Project 1

Objective: Extract information from a text file to create a csv. Text file contains a chess tournament information. csv file is going to have Players Name, Player’s State, Total Number of Points, Player’s Pre-Rating, and Opponent’s Average Pre-Rating

library(tidyverse)

## ── Attaching core tidyverse packages ──────────────────────── tidyverse 2.0.0 ──
## ✔ dplyr     1.1.2     ✔ readr     2.1.4
## ✔ forcats   1.0.0     ✔ stringr   1.5.0
## ✔ ggplot2   3.4.3     ✔ tibble    3.2.1
## ✔ lubridate 1.9.2     ✔ tidyr     1.3.0
## ✔ purrr     1.0.1     
## ── Conflicts ────────────────────────────────────────── tidyverse_conflicts() ──
## ✖ dplyr::filter() masks stats::filter()
## ✖ dplyr::lag()    masks stats::lag()
## ℹ Use the conflicted package (<http://conflicted.r-lib.org/>) to force all conflicts to become errors

library(data.table)

## 
## Attaching package: 'data.table'
## 
## The following objects are masked from 'package:lubridate':
## 
##     hour, isoweek, mday, minute, month, quarter, second, wday, week,
##     yday, year
## 
## The following objects are masked from 'package:dplyr':
## 
##     between, first, last
## 
## The following object is masked from 'package:purrr':
## 
##     transpose

url <- "https://raw.githubusercontent.com/folushoa/Data-Science/Data-607/Project%201/tournamentinfo.txt"
columnNames <- c("Pair Num", "Player Name", "Total Pts", "Round 1", "Round 2", 
                 "Round 3", "Round 4", "Round 5", "Round 6", "Round 7")
tournament_info <- fread(url, skip = 4, sep = "|", fill = TRUE, 
                         col.names = columnNames, drop = 11)
rows_to_read <- seq_len(nrow(tournament_info)) %% 3 != 0
tournament_info <- tournament_info[rows_to_read, ]
head(tournament_info, 5)

The text file had two lines that contained info for one player, so I decided to create two table.

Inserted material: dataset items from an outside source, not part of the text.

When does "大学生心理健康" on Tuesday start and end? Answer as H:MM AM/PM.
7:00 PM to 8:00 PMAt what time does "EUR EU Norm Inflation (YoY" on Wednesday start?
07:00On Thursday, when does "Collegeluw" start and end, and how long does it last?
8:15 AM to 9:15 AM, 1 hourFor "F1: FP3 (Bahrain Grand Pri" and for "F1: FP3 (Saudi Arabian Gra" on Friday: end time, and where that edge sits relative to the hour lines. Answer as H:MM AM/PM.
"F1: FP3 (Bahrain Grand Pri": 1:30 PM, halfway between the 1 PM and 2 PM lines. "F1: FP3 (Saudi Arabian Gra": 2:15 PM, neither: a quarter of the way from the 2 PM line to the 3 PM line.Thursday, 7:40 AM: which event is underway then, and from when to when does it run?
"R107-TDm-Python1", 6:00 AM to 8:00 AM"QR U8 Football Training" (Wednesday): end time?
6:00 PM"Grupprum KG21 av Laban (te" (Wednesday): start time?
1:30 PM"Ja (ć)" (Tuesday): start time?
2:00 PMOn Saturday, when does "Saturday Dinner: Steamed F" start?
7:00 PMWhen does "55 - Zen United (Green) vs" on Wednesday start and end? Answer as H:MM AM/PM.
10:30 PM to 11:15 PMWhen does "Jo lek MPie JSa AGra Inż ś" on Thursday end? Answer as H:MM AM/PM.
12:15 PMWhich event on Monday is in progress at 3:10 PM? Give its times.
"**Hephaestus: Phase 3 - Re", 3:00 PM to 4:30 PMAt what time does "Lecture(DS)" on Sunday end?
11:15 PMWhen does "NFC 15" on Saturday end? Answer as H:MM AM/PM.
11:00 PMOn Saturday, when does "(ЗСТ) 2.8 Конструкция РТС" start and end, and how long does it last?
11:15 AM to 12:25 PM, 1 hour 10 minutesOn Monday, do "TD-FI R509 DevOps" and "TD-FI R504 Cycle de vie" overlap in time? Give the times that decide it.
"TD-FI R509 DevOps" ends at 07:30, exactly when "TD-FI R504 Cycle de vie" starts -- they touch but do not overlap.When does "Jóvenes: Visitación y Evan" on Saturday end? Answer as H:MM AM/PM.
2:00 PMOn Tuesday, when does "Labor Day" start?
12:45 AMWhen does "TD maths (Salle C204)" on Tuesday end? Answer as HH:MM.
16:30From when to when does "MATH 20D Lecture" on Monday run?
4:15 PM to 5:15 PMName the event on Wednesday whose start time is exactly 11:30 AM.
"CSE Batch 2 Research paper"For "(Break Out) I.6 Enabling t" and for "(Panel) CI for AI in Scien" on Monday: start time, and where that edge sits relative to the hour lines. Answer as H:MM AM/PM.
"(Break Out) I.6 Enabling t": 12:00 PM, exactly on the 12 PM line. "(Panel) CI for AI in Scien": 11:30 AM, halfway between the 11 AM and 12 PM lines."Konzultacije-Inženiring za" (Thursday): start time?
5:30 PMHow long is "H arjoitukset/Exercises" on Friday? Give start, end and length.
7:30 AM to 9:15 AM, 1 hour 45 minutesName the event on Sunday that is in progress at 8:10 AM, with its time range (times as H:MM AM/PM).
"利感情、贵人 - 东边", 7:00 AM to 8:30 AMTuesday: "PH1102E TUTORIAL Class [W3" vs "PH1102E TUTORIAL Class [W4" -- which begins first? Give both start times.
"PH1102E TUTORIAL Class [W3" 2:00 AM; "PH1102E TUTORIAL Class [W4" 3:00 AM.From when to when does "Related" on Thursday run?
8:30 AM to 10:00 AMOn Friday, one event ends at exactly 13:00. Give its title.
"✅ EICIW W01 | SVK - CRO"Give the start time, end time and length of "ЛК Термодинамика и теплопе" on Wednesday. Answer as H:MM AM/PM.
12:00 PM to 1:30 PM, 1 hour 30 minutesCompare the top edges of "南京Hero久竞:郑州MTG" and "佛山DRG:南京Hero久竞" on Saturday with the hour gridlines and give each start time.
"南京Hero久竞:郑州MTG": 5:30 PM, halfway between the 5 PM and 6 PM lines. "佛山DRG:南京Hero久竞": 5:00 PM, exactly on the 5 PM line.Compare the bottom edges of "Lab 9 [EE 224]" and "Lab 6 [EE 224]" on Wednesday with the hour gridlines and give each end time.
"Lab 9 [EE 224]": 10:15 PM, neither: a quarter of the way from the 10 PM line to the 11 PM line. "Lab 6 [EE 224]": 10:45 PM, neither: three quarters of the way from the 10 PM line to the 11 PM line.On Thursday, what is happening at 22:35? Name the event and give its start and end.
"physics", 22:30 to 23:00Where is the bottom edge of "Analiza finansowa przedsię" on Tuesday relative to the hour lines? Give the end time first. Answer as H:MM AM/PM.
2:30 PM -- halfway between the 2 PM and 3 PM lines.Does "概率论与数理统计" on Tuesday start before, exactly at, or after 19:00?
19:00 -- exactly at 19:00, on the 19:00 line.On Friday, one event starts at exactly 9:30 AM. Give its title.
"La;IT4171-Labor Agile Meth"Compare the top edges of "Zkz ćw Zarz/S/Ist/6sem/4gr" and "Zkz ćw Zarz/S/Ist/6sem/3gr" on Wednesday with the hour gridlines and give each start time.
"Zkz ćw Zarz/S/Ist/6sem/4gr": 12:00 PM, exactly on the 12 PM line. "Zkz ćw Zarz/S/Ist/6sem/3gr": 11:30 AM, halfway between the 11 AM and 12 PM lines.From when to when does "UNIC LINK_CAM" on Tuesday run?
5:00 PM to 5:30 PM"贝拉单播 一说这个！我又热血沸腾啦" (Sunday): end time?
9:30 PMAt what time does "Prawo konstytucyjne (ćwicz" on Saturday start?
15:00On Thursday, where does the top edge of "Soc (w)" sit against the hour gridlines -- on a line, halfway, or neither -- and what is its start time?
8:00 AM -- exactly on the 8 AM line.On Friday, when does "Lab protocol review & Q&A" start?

Table one contains the player info from the first line. Table two contains the player info from the second line.

player_info_1_rows <-seq_len(nrow(tournament_info)) %% 2 != 0
player_info_2_rows <-seq_len(nrow(tournament_info)) %% 2 == 0

player_info_1 <- tournament_info[player_info_1_rows, ]
head(player_info_1, 5)

player_info_2 <- tournament_info[player_info_2_rows, ]
head(player_info_2, 5)

Clean up player_info_1 table

player_info_1$`Pair Num` <- NULL

player_info_1 <- player_info_1 %>% separate_wider_regex(cols = "Round 1", 
                 patterns = c("[a-zA-Z]", "\\ *", "Opponent 1" = "[0-9]*"))
player_info_1 <- player_info_1 %>% separate_wider_regex(cols = "Round 2", 
                 patterns = c("[a-zA-Z]", "\\ *", "Opponent 2" = "[0-9]*"))
player_info_1 <- player_info_1 %>% separate_wider_regex(cols = "Round 3", 
                 patterns = c("[a-zA-Z]", "\\ *", "Opponent 3" = "[0-9]*"))
player_info_1 <- player_info_1 %>% separate_wider_regex(cols = "Round 4", 
                 patterns = c("[a-zA-Z]", "\\ *", "Opponent 4" = "[0-9]*"))
player_info_1 <- player_info_1 %>% separate_wider_regex(cols = "Round 5", 
                 patterns = c("[a-zA-Z]", "\\ *", "Opponent 5" = "[0-9]*"))
player_info_1 <- player_info_1 %>% separate_wider_regex(cols = "Round 6", 
                 patterns = c("[a-zA-Z]", "\\ *", "Opponent 6" = "[0-9]*"))
player_info_1 <- player_info_1 %>% separate_wider_regex(cols = "Round 7", 
                 patterns = c("[a-zA-Z]", "\\ *", "Opponent 7" = "[0-9]*"))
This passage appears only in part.